Leonard is Chairman of Laparoscopic surgery at California Pacific Medical Center and Professor of Surgery at UCSF. He is also the author of two critically acclaimed books. Art and Physics: Parallel Visions in Space, Time and Light is presently used as a textbook in many art schools and universities. His recent work, Alphabet
versus the Goddess: The Conflict Between Word and Image was on the national bestseller list.

Leonard has won several literary awards for his visionary work and holds several patents on innovative surgical devices. Sex, Time and Power: How Women’s Sexuality Shaped Human Evolution explores the reasons why Homo Sapien evolved so far away from other animals in several key attributes.

To discover more about Leonard Shlain, visit his latest website at http://www.sextimeandpower.com/b_main.html

Keynote: Sex, Time and Power — How Women’s Sexuality Shaped Human Evolution
Why did humans diverge so far from the reproductive life cycles of the other three million sexually reproducing species, especially the female? Life threatening childbirth, florid menses, early menopause, cryptic ovulation, year round sexual receptivity, fulsome orgasms, menstrual harmony among women, and entrainment with the moon are all reproductive features that distinguish women from nonhuman females. Dr. Shlain will place these features (and many more) within the context of evolutionary theory and explain why they were an incontestable plus propelling the human species far ahead of the others.
You will learn how human mating evolved, understand the function of menses in humans, the roots of patriarchy, and the source of misogyny.
Workshop: Art, Sex and Physics: The Zeitgeist Flip-flop from Masculine to Feminine
Both art and science are social constructs arising out of the creative impulses of the men and women alive in any particular historical period.

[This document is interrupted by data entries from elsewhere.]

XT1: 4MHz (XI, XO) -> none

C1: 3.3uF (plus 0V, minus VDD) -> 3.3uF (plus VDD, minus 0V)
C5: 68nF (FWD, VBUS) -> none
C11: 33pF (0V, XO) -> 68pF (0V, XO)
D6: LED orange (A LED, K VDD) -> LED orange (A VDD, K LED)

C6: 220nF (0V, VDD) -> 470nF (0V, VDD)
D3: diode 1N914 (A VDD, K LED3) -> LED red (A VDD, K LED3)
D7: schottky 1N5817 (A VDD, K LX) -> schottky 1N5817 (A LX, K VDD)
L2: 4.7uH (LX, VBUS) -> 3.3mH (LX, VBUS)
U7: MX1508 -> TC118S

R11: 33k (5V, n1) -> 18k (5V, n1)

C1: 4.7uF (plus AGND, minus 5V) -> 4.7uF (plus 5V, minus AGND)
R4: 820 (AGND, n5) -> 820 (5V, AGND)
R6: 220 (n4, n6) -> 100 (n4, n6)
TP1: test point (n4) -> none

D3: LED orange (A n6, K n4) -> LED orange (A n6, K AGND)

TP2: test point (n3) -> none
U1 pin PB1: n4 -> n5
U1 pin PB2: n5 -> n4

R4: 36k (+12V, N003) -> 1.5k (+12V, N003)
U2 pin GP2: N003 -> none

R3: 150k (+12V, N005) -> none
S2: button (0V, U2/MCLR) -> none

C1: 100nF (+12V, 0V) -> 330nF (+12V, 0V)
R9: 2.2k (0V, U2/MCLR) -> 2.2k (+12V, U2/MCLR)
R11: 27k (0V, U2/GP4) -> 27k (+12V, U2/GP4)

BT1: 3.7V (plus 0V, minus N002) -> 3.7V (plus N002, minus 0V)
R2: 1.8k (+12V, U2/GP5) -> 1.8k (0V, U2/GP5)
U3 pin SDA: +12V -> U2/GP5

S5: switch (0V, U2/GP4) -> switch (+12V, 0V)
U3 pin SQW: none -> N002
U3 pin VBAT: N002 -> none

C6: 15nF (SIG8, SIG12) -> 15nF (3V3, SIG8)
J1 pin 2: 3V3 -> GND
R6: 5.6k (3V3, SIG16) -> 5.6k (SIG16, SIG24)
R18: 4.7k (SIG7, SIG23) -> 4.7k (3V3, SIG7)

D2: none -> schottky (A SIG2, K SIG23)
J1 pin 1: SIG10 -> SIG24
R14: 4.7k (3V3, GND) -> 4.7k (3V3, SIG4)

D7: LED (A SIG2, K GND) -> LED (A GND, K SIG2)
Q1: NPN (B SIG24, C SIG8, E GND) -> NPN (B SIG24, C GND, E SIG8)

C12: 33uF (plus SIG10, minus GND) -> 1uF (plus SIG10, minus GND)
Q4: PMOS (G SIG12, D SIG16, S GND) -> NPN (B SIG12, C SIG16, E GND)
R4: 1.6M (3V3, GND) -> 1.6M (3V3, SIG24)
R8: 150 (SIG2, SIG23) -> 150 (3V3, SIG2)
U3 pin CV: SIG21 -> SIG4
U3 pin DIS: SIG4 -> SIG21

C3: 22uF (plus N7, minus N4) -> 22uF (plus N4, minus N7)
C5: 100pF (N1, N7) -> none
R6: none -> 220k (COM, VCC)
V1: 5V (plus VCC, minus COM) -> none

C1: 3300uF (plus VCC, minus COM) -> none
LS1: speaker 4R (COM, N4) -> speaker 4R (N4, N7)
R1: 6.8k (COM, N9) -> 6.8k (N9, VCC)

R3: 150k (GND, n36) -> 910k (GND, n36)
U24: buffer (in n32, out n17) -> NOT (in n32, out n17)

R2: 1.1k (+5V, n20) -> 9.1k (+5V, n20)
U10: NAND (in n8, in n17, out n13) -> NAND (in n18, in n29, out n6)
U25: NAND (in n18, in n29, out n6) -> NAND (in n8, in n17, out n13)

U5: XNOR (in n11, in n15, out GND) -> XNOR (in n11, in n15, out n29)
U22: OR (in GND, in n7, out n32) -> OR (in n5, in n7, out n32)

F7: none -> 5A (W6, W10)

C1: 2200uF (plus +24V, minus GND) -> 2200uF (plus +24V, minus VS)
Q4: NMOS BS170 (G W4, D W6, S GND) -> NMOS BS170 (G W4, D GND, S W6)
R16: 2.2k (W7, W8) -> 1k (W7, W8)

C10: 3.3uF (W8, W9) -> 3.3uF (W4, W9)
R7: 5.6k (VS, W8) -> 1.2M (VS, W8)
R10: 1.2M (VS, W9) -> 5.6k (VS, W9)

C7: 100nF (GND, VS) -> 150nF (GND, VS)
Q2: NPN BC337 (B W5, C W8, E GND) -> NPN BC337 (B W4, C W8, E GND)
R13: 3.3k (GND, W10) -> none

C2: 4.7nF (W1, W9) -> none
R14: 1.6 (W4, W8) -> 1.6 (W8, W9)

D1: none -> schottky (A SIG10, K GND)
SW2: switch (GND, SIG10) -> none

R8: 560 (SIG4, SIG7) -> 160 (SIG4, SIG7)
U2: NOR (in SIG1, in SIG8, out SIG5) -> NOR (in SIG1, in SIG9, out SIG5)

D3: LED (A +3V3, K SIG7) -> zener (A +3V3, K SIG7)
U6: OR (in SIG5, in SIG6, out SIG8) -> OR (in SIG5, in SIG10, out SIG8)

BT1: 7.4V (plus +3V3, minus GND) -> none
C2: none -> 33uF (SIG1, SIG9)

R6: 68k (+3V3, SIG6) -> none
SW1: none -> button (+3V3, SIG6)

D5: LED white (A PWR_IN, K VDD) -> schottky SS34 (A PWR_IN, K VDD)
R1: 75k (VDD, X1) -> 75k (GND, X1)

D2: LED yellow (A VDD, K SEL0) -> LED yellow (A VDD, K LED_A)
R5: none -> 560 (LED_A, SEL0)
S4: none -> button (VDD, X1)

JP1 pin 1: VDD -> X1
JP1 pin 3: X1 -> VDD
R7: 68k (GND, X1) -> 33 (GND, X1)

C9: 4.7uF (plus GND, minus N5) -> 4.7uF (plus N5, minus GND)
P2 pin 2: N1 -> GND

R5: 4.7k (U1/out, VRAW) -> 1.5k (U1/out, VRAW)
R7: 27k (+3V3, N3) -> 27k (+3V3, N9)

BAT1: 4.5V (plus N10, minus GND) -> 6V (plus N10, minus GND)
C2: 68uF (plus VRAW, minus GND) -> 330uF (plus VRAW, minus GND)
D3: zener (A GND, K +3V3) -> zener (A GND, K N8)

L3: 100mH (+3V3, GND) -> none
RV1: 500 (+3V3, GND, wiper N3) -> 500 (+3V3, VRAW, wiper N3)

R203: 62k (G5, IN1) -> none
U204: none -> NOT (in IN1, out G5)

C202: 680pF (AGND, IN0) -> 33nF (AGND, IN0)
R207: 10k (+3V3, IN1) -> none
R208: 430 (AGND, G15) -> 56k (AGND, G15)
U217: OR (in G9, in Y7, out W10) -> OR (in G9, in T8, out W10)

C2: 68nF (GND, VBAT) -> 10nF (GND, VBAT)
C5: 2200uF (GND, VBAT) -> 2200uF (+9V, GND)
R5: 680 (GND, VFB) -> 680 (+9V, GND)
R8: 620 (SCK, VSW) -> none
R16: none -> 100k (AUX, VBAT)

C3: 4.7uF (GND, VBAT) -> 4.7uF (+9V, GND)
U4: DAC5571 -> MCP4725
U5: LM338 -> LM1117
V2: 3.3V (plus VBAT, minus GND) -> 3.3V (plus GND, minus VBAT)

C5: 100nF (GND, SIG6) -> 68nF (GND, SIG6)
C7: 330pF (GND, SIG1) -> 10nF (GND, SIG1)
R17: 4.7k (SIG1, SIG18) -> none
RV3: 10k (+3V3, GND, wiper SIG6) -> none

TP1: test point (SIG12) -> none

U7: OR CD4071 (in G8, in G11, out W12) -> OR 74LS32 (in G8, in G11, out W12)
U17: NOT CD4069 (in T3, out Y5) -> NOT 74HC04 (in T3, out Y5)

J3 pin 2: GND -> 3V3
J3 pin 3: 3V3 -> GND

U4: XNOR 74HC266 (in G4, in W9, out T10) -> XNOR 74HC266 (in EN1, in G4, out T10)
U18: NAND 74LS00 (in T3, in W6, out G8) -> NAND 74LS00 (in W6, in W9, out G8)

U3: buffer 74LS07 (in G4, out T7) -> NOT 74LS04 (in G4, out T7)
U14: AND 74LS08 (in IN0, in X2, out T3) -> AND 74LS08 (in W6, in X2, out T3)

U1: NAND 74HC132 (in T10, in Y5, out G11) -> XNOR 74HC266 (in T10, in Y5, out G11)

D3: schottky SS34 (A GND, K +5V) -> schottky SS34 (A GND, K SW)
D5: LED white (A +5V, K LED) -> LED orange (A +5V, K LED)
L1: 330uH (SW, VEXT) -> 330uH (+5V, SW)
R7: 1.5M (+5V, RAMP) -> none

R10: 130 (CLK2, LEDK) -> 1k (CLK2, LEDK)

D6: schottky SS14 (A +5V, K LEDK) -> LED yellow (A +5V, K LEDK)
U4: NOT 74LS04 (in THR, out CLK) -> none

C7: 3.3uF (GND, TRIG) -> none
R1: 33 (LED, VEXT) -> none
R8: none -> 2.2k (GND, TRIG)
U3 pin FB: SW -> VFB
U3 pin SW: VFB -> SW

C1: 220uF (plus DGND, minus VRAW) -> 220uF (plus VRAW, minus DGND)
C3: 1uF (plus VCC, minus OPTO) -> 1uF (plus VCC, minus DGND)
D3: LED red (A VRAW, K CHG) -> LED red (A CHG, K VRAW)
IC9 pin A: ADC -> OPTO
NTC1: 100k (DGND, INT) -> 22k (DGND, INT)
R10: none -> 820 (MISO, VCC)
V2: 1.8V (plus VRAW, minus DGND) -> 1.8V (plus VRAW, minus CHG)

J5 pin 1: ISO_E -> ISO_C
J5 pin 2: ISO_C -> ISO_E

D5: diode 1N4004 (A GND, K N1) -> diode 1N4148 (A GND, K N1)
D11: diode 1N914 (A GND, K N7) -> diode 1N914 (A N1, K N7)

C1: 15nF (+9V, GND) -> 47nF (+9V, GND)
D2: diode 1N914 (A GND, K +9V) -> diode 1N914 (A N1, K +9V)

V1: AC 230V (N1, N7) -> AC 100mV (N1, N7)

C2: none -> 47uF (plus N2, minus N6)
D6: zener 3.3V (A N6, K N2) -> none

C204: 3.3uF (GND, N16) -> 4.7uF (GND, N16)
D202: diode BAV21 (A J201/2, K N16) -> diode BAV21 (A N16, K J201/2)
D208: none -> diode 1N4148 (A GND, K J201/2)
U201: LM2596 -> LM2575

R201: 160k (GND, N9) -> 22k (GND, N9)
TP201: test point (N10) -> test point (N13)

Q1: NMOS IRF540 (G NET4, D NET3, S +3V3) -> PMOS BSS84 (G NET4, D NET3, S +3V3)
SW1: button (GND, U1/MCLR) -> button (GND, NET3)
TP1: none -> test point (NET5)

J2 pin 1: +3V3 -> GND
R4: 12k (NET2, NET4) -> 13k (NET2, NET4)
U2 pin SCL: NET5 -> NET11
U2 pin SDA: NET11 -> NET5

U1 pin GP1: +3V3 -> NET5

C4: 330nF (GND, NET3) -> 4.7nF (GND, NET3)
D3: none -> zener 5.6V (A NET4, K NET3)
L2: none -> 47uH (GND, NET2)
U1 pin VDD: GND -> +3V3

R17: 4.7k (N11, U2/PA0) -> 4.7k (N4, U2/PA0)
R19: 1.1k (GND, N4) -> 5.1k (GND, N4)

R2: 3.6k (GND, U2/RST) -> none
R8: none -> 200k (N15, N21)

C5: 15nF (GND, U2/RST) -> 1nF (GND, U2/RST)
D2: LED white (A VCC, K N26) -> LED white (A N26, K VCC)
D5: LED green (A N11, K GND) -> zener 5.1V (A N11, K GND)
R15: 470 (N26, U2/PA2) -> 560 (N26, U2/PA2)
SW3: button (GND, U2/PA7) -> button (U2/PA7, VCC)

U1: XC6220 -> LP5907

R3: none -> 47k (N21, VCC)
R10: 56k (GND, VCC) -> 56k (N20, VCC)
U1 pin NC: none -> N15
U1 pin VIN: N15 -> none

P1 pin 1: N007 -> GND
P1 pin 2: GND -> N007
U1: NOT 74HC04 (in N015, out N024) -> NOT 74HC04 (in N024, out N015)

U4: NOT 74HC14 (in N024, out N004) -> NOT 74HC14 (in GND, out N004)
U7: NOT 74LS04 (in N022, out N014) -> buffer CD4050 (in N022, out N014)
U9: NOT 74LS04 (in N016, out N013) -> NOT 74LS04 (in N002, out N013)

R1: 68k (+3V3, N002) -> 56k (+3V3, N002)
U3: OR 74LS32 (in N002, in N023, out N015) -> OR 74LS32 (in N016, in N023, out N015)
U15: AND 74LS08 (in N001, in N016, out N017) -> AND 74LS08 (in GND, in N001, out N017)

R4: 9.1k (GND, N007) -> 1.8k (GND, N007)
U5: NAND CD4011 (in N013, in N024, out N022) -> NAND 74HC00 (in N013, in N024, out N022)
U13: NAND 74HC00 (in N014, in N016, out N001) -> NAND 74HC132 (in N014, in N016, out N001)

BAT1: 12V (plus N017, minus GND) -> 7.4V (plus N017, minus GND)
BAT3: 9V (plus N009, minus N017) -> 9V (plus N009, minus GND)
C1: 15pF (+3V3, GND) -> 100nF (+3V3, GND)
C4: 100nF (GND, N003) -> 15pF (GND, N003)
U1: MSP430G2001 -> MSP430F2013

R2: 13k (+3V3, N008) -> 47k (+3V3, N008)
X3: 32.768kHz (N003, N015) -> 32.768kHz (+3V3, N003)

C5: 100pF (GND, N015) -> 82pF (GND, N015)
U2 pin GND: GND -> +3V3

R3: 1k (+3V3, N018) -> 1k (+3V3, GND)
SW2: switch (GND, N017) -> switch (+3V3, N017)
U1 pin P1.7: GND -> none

The zeitgeist of an age profoundly affects both endeavors. In this image filled presentation, Leonard explores the relationship between the scientific ideas of a time and how they relate to gender. From the extraordinary virile scientific ideas of early Greek science to the cog and gear majestic clockworks of the Renaissance, a masculine mechanical concept of reality reigned supreme.

Beginning with the discovery of electromagnetism in the early nineteenth century and continuing through relativity, quantum, chaos, and superstring theories in the twentieth, scientists made discoveries that increasingly required a feminine, holistic approach. Throughout all these periods, visionary artists using image and metaphor created works of art that anticipated the changes that were to come in physics before the physicist expressed these paradigm shifts using number and equations. These revolutions in both art and science profoundly affected the relationship between ordinary men and women.

Objectives:
1) Participants will be able to identify the meaning of the concept of a Zeitgeist: a paradigm shift that occurs across the spectrum of culture affecting arts, politics, and science of the times.
2) Participants will understand and be able to list three examples of how the artist serves in the words of Ezra Pound, the function of “the antennae of the race.” The visionary artist being the first to anticipate a new way to see the world.
3) Participants will be able to list at least three connections between the metaphors used in modern physics and their impact on gender relations.
4) Participants will gain an understanding of the metaphors of art, science, and sexuality.